Perguntas para responder:
1. Copie sem nenhuma alteração a parte do trecho da página que vai de "Os fiscais retiraram" até "refeições e descanso.", incluindo ambos.
2. Liste todas as áreas relacionadas às quais o trecho da página diz que a fiscalização também identificou irregularidades.

Trecho da página:

= = = =

RN tem 37 trabalhadores resgatados de condições análogas à escravidão

Uma fiscalização resgatou 37 trabalhadores resgatados de condições análogas à escravidão em uma pedreira de quartzito localizada na zona rural de Ouro Branco, no Seridó do Rio Grande do Norte. A ação começou em 27 de julho e envolveu seis empregadores.
De acordo com a fiscalização, todos os trabalhadores estavam sem registro formal e sem contratos de trabalho. Também foram identificadas irregularidades relacionadas à saúde, segurança, higiene, alimentação e descanso.
Adolescentes estavam em atividade proibida
Entre os trabalhadores encontrados, havia dois adolescentes, de 16 e 17 anos, atuando em atividade de mineração. A legislação proíbe esse tipo de trabalho para menores de 18 anos, em razão dos riscos ocupacionais.
Os fiscais retiraram os adolescentes imediatamente das atividades e também constataram outras irregularidades nas frentes de trabalho.
Segundo a fiscalização, não havia instalações sanitárias disponíveis, o que obrigava os trabalhadores a utilizarem uma área de mata para necessidades fisiológicas. Em algumas frentes, também não existiam locais adequados para refeições e descanso.

= = = =

Linhas fornecidas:
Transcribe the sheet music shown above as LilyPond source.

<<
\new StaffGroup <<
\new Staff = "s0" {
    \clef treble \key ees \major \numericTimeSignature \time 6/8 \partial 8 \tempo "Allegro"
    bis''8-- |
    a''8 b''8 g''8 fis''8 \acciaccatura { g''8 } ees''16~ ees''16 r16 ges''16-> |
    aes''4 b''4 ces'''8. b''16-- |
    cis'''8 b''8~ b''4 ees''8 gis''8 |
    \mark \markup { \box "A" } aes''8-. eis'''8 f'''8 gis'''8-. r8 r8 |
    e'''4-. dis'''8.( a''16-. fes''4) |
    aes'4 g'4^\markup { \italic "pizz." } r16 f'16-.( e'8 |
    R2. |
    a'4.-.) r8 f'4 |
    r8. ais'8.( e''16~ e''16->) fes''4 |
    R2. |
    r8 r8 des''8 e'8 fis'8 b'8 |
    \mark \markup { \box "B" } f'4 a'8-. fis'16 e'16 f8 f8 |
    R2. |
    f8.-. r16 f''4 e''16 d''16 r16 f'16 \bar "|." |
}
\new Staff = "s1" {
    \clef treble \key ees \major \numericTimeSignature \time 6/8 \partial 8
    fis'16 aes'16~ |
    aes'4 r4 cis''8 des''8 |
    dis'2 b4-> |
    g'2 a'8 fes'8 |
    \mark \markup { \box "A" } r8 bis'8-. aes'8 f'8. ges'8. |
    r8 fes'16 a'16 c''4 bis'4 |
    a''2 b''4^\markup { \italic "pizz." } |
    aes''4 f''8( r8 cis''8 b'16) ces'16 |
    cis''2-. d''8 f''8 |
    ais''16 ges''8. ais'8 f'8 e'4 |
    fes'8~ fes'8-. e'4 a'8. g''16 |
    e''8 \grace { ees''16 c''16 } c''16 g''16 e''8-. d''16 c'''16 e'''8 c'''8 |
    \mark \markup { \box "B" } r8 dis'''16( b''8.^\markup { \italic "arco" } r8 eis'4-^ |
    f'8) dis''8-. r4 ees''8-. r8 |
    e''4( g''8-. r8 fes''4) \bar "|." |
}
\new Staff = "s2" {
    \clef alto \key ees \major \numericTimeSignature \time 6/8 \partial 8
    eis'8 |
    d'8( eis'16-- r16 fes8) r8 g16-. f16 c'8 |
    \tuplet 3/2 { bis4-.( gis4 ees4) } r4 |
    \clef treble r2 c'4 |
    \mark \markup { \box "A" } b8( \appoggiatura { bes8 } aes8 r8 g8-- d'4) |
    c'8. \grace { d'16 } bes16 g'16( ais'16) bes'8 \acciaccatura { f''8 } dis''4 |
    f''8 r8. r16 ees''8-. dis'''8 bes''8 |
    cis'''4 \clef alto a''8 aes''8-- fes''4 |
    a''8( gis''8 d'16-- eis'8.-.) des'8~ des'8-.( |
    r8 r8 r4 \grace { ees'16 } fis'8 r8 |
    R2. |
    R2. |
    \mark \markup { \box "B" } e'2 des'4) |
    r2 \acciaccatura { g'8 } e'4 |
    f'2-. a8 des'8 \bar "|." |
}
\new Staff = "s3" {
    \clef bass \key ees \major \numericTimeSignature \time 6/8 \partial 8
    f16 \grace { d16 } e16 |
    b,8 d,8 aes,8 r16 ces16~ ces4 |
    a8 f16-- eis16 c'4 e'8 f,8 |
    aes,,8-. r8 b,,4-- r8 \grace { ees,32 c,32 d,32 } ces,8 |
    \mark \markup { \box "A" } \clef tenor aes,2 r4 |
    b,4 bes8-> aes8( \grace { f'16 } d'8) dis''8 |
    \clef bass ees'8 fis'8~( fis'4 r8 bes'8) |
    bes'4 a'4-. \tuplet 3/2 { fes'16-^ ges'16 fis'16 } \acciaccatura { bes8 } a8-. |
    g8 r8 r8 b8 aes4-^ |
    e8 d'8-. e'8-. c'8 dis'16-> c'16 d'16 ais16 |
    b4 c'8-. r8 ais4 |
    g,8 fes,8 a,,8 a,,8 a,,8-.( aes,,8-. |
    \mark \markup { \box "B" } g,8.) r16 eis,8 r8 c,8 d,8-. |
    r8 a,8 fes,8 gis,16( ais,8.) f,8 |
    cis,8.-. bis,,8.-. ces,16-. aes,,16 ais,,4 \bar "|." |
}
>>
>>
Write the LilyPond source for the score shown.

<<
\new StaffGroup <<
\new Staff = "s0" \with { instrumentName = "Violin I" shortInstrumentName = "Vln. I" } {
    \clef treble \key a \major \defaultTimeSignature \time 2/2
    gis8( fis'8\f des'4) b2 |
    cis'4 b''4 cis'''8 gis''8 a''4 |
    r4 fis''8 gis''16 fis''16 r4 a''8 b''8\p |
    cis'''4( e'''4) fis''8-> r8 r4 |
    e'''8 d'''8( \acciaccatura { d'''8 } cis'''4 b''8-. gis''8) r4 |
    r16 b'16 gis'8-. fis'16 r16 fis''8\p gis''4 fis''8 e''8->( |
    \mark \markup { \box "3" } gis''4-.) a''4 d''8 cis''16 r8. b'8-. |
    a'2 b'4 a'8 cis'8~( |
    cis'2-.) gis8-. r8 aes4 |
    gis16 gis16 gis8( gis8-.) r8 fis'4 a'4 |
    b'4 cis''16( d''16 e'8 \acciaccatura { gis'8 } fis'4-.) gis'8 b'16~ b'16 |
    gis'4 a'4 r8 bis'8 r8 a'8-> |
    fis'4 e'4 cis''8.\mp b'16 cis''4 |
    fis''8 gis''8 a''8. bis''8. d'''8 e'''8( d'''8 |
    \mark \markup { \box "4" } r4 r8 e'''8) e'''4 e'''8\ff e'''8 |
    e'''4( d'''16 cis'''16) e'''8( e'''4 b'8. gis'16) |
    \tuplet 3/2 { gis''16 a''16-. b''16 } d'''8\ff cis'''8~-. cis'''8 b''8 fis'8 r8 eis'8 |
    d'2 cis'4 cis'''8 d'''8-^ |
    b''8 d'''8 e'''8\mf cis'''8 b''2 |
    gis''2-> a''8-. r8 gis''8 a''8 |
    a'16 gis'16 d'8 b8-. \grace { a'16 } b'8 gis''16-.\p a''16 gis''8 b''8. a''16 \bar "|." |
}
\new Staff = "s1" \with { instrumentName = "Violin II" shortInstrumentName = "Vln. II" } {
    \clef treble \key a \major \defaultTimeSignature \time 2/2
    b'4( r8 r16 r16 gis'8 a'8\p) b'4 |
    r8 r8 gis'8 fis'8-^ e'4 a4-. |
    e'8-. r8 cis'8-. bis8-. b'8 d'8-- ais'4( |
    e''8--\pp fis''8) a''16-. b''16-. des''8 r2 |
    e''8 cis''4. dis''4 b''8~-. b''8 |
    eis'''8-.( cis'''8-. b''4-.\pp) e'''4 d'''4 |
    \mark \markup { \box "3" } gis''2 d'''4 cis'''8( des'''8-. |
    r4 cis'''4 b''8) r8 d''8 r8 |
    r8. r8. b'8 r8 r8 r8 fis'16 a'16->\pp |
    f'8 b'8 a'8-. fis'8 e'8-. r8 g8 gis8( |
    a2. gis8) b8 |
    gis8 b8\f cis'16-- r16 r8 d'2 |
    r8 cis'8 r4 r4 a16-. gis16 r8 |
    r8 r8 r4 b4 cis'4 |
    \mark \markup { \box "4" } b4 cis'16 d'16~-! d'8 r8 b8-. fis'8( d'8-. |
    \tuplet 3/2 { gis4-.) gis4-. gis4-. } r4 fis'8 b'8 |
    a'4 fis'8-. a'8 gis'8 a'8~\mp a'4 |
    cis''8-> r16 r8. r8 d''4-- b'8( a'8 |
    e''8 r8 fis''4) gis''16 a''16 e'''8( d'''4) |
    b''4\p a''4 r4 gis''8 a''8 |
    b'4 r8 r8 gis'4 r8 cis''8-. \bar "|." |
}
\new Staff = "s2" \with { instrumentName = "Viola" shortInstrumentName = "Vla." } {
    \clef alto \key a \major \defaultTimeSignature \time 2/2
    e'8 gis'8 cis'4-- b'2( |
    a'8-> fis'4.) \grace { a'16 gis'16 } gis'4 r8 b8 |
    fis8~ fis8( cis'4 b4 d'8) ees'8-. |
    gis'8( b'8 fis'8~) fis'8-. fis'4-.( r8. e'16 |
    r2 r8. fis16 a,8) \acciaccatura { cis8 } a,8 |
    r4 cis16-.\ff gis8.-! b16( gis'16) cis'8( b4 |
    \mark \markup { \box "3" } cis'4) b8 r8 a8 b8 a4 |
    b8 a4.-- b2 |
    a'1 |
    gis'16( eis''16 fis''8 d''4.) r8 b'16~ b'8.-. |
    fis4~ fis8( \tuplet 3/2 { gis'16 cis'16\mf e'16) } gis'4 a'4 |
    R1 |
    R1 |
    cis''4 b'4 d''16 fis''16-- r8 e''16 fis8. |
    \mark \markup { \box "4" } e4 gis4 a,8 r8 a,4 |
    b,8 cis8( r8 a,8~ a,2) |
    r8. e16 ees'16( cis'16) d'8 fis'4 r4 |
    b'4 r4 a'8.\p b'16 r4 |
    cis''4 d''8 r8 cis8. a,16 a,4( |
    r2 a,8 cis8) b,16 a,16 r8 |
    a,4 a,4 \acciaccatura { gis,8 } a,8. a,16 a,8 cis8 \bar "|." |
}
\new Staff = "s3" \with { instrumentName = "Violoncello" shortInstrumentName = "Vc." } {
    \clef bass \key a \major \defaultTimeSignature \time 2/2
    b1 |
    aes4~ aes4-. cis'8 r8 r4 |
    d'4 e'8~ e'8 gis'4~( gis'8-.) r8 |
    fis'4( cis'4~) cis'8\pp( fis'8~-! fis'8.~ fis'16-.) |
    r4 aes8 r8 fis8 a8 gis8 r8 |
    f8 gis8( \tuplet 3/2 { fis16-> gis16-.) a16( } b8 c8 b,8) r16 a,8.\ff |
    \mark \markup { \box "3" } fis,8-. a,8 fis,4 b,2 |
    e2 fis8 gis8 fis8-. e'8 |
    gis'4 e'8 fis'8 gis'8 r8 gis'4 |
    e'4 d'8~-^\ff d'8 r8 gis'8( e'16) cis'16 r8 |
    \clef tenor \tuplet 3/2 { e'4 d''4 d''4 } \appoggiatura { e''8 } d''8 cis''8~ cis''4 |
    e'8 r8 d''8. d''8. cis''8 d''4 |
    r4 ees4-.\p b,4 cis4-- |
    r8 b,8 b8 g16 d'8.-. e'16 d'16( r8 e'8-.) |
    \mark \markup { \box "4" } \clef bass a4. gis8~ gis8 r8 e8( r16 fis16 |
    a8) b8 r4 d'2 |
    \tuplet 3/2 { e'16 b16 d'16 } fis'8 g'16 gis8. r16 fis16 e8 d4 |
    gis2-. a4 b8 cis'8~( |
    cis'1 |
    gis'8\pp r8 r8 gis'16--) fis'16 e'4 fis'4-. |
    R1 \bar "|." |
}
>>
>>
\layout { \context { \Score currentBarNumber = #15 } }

= = = =

Respostas da atividade:
1.
Os fiscais retiraram os adolescentes imediatamente das atividades e também constataram outras irregularidades nas frentes de trabalho.
Segundo a fiscalização, não havia instalações sanitárias disponíveis, o que obrigava os trabalhadores a utilizarem uma área de mata para necessidades fisiológicas. Em algumas frentes, também não existiam locais adequados para refeições e descanso.

2.
- saúde
- segurança
- higiene
- alimentação
- descanso